To translate the triangle 3 units up, we need to add 3 to the y-coordinate of each vertex.
The original vertices of the triangle are:
- \( A(-3, 2) \)
- \( B(0, 5) \)
- \( C(4, 2) \)
Now, we'll calculate the new coordinates after translating each vertex 3 units up:
-
For vertex \( A(-3, 2) \): \[ A'(-3, 2 + 3) = A'(-3, 5) \]
-
For vertex \( B(0, 5) \): \[ B'(0, 5 + 3) = B'(0, 8) \]
-
For vertex \( C(4, 2) \): \[ C'(4, 2 + 3) = C'(4, 5) \]

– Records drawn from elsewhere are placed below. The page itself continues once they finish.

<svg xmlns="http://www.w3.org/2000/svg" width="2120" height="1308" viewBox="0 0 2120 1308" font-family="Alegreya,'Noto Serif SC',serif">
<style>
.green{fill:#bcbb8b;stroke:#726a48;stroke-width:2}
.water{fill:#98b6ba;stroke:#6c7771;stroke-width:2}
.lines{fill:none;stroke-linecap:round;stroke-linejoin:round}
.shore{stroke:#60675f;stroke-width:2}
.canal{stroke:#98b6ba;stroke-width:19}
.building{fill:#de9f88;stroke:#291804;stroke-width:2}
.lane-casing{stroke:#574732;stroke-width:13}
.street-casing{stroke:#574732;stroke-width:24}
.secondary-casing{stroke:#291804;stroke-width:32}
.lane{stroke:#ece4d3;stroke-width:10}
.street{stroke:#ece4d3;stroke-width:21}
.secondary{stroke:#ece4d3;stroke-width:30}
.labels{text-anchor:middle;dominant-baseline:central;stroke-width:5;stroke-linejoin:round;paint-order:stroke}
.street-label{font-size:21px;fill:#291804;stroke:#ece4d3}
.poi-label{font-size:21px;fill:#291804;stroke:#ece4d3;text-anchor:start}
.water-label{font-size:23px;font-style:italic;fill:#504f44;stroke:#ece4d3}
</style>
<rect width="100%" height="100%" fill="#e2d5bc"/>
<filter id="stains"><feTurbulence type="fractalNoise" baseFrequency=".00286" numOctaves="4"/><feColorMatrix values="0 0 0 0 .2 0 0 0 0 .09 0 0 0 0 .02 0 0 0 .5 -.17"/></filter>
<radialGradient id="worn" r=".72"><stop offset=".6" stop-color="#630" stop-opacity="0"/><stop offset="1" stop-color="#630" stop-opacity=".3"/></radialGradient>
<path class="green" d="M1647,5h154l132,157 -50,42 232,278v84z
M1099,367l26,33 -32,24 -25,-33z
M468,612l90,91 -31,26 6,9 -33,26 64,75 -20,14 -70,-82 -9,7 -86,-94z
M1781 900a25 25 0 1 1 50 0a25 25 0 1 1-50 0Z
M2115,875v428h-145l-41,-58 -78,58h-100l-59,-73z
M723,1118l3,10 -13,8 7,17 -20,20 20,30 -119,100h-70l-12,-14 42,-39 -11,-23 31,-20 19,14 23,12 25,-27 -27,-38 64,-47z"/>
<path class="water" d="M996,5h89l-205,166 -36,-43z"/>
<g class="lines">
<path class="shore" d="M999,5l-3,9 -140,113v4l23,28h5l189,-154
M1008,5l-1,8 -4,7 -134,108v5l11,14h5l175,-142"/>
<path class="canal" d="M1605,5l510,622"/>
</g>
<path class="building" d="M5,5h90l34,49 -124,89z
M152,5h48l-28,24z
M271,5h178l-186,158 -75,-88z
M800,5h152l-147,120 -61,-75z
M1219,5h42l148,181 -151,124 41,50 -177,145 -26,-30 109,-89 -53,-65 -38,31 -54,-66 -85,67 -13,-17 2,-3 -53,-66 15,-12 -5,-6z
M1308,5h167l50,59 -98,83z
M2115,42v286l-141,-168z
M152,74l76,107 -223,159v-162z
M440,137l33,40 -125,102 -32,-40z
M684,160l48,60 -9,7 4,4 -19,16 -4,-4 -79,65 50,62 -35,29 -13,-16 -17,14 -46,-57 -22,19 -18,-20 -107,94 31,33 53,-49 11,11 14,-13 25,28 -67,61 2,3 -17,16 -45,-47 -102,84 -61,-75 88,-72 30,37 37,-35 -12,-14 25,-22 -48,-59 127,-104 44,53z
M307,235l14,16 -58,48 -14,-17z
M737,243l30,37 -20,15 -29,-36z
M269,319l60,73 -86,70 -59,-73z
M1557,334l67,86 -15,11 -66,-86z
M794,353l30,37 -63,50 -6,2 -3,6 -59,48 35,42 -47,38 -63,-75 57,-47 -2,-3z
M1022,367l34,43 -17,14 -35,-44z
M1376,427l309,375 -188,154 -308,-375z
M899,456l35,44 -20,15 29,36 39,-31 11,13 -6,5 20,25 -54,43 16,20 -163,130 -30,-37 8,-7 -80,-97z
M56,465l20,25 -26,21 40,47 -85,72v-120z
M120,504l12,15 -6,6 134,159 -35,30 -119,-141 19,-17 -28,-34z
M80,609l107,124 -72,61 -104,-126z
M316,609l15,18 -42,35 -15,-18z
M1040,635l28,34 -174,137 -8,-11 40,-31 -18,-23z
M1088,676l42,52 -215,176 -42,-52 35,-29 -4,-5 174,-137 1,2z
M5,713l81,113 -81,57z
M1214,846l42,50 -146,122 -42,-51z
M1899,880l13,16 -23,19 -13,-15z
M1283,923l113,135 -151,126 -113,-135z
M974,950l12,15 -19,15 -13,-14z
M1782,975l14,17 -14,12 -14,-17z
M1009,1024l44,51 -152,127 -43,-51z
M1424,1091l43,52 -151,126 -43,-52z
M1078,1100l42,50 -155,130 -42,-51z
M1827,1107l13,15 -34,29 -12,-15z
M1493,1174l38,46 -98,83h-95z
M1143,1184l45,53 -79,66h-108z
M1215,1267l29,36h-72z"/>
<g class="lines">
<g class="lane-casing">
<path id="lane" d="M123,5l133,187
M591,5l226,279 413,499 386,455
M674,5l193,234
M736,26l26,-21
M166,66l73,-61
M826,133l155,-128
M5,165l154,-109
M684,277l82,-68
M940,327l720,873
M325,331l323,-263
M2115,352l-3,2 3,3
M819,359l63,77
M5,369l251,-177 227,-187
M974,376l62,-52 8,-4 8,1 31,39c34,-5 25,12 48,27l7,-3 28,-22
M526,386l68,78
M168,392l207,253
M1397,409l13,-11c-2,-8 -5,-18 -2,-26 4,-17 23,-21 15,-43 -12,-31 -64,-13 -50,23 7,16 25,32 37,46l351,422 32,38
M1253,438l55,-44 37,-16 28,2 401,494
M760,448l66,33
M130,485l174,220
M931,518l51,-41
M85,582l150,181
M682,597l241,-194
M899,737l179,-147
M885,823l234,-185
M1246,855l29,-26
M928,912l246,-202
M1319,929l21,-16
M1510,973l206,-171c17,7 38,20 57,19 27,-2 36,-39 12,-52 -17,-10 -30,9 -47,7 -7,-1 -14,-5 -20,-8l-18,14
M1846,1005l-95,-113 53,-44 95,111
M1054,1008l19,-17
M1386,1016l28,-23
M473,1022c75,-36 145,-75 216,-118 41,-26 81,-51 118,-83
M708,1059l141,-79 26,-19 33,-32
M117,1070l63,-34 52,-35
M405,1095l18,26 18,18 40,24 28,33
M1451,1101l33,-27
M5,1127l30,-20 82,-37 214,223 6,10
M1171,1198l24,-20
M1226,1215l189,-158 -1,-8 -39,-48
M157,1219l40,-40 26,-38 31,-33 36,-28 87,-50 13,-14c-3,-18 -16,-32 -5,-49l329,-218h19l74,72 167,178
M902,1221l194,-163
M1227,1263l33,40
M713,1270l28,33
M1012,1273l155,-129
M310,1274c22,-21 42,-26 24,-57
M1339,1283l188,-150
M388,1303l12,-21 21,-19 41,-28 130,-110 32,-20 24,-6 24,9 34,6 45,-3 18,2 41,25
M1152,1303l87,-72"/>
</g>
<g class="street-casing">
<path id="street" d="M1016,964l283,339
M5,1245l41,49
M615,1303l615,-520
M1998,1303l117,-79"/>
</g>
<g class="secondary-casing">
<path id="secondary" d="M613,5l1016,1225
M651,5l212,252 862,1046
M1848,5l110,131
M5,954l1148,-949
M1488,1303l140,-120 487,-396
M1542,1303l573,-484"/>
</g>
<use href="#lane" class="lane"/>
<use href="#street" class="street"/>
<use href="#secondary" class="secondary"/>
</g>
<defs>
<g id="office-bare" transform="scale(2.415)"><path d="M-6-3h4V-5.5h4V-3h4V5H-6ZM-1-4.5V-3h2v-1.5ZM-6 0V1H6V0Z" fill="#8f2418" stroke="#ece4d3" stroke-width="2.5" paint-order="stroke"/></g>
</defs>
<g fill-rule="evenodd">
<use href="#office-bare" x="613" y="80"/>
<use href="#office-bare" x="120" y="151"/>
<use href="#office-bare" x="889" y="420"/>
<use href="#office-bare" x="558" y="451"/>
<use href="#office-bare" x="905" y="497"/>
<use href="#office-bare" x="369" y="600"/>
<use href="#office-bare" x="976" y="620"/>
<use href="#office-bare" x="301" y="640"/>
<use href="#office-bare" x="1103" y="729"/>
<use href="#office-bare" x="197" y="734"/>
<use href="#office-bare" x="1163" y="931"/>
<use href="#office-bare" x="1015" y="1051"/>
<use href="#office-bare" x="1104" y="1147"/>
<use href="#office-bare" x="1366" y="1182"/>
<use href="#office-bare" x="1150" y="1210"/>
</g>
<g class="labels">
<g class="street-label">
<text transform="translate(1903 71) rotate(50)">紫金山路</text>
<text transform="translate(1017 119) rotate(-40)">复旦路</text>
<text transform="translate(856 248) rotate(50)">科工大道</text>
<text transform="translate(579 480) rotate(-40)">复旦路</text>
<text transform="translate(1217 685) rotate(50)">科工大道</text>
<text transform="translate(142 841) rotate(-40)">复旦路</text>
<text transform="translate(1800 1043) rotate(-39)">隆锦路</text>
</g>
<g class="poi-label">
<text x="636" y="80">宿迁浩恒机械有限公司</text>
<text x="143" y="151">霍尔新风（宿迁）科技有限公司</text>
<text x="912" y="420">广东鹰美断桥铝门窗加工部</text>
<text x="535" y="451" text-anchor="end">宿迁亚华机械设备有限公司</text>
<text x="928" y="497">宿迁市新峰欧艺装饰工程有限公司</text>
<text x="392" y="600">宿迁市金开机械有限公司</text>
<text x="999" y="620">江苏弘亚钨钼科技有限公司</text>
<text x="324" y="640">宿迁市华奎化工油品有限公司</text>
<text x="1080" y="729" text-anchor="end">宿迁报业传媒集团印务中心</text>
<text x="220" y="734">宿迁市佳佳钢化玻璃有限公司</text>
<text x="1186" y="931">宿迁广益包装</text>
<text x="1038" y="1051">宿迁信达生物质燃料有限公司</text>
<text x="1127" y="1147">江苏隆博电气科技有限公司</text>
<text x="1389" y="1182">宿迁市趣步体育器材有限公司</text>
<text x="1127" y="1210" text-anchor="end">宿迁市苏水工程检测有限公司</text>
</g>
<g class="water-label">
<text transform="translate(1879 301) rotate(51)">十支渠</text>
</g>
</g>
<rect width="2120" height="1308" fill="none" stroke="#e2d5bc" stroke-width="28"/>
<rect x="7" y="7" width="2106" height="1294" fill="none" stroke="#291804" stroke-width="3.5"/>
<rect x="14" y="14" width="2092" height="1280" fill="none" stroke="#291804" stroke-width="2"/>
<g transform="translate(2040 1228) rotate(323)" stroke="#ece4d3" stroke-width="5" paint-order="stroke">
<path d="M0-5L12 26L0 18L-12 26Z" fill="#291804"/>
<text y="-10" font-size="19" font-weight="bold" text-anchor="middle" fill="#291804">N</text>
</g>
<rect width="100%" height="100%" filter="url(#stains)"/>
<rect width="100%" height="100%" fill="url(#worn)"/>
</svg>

So the new vertices after the translation are:
- \( A'(-3, 5) \)
- \( B'(0, 8) \)
- \( C'(4, 5) \)
Summary
The translated vertices of the triangle are:
- \( A'(-3, 5) \)
- \( B'(0, 8) \)
- \( C'(4, 5) \)
Graph
While I can't draw directly, here's how you can visualize it:
- Plot the original vertices \( A(-3, 2) \), \( B(0, 5) \), and \( C(4, 2) \).
- Then plot the new vertices \( A'(-3, 5) \), \( B'(0, 8) \), and \( C'(4, 5) \).
- Draw the original triangle and the new triangle formed by the translated points.
This translation moves the triangle upwards, keeping the same x-coordinates but increasing all y-coordinates by 3.